I want to talk more about what I’ve been calling “vigilante revitalization”. I recently wrote a series of posts about dying languages, discussing the importance of revitalization and why it’s difficult. Now, a new obstacle has come up: AI-generated books.
If you’re new here, or didn’t see those posts, the most relevant one for understanding what I’m talking about is this one about why revitalization is difficult. To understand the full scope of the issue, I’d recommend checking out my other posts, too. (See why it’s so important, and how you can help!)
As a quick summary, language revitalization is the process of bringing back a dying language. This often involves close work with the community that speaks that language.
I’m here to talk about a recent development, though. One that popped up after I wrote those posts. Specifically this article from the Montreal Gazette regarding several books that appeared on Amazon claiming to teach people dying/ endangered indigenous languages.
As a quick summary of that article, I’ll just say that these books were likely AI-Generated. There is no definitive proof of this, but native speakers of several of these languages find it likely.
Also, these books were credited to researchers or scholars of those languages who did not write them. This gives the books false credibility that could damage the reputations of people working in that field.
I speak in the past-tense here because they were, thankfully, removed from Amazon. But this speaks to a larger problem, one that I’ve mentioned before but want to discuss in more detail.
Computers and Language
Human language is heavily reliant on inferences, figures of speech, and hidden meanings. Language can take so many forms that direct translations aren’t even always possible.
Now, every language is capable of expressing any possible concept. It’s one of the defining features of language. But they don’t always express these concepts in the same way.
Here’s a quick, easy example. In Irish Gaelic/ Gaeilge, emotions and some physical states are expressed using the word for “on”. If I’m hungry, I would say the equivalent of “There is hunger on me.”
Now obviously, with a proper understanding of figures of speech and metaphor, we can understand the intent behind this phrase even if we don’t know the full context. But with computers, it’s easy for something like this to be entirely mistranslated.

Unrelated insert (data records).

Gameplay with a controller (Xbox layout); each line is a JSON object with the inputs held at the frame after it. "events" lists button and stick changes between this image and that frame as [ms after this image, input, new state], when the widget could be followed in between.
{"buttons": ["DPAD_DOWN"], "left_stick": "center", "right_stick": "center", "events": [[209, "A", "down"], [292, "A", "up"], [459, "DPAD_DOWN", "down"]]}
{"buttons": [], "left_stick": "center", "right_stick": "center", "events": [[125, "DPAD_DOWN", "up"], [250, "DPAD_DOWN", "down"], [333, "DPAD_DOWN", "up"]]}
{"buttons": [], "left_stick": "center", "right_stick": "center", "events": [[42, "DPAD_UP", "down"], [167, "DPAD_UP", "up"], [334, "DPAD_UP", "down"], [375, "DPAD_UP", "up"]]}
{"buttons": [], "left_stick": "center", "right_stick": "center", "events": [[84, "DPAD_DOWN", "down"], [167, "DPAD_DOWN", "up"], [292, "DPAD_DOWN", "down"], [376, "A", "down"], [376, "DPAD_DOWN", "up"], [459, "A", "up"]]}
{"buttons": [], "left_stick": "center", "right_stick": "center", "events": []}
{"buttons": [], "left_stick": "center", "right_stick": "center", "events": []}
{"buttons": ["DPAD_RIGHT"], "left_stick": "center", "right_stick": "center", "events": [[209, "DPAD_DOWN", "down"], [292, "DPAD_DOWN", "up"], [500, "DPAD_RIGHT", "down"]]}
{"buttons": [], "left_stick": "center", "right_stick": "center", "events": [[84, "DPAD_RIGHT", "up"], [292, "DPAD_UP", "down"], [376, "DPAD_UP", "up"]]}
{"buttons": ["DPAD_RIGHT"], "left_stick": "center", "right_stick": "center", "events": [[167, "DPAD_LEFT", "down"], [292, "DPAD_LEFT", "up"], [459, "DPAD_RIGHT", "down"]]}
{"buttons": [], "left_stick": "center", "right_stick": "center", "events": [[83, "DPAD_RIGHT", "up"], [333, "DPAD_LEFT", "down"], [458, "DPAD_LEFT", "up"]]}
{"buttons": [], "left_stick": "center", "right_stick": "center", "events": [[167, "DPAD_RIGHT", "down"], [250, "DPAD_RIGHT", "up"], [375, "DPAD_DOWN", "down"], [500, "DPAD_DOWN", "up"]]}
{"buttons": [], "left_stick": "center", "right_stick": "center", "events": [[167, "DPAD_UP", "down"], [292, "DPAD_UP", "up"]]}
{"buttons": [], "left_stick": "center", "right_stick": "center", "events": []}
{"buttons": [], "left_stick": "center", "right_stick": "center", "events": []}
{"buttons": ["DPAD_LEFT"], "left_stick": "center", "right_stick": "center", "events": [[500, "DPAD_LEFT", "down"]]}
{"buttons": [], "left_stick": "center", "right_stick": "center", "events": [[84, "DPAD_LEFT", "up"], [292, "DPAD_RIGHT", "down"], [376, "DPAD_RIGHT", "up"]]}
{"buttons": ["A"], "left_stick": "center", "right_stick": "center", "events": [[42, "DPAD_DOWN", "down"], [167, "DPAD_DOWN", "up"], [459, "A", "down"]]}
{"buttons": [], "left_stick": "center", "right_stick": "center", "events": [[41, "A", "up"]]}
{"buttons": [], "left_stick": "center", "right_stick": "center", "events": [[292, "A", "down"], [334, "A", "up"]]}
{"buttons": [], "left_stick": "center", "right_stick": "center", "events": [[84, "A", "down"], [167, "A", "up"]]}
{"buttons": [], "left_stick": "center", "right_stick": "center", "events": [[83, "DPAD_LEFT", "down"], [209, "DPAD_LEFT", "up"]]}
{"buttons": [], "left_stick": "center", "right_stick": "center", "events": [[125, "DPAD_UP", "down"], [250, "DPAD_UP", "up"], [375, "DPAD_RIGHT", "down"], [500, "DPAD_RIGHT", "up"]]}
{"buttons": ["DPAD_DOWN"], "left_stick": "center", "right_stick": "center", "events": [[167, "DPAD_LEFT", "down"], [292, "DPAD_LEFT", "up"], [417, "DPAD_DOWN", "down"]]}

Even English phrases like “give up”, “break down”, or “show up” can be easily prone to misinterpretation by those who don’t know their meaning. Computers have a hard time working around these phrases. (Just put a sentence through Google Translate a few times and you’ll see what I mean.)
There are so many different translations of books like The Odyssey, Beowulf, or even the Bible because there is a lot of room for interpretation when going from one language to another.
Old English can have some loose meanings, and it forces translators to make some creative inferences when translating the works. In fact, Old English poetry focuses more on alliteration and meter than on rhyme!
This is why it’s so important for language revitalization (or any language-learning program) to involve a native or proficient speaker, especially when making educational resources. Going into language revitalization without an understanding of both the proper procedures and the language itself will cause a lot of problems.
The AI Problem
The information in these books was incorrect in many other ways, too. (One of the books gave a translation for animal in a language that doesn’t have that word!) This is what led many to believe they had been generated by AI.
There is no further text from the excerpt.